* **Aim of the task**
With no images included, output each entry below exactly as it appears.

* **Information shown**
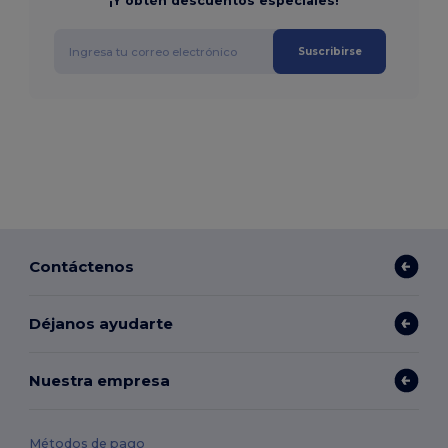
¡Y obtén descuentos especiales!
Suscribirse
Contáctenos
Déjanos ayudarte
Nuestra empresa
Métodos de pago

* **Response to the exercise**
¡Y obtén descuentos especiales!
Suscribirse
Contáctenos
Déjanos ayudarte
Nuestra empresa
Métodos de pago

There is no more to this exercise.